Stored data
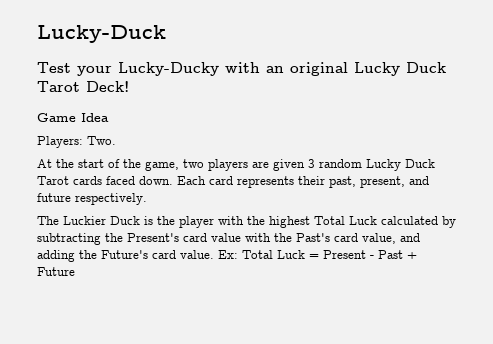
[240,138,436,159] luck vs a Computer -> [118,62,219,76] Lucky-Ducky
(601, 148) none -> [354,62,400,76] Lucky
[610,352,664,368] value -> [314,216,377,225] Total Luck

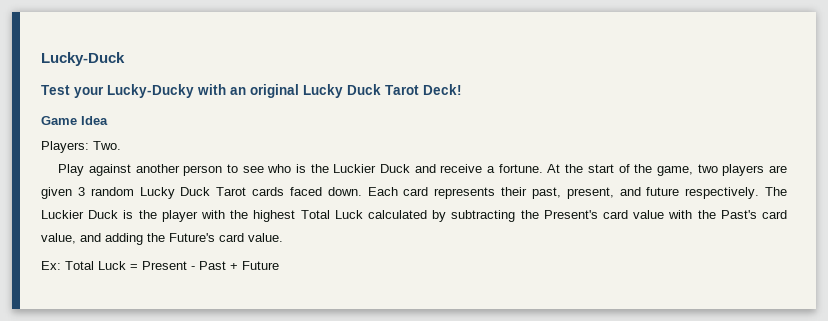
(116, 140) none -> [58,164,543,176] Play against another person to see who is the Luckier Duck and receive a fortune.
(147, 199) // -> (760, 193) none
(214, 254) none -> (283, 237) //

> EXERCISE DETAILS
Every record should come back exactly as it is, though none of the pictures should.

> SOLVED PROBLEM
[240,138,436,159] luck vs a Computer -> [118,62,219,76] Lucky-Ducky
(601, 148) none -> [354,62,400,76] Lucky
[610,352,664,368] value -> [314,216,377,225] Total Luck

(116, 140) none -> [58,164,543,176] Play against another person to see who is the Luckier Duck and receive a fortune.
(147, 199) // -> (760, 193) none
(214, 254) none -> (283, 237) //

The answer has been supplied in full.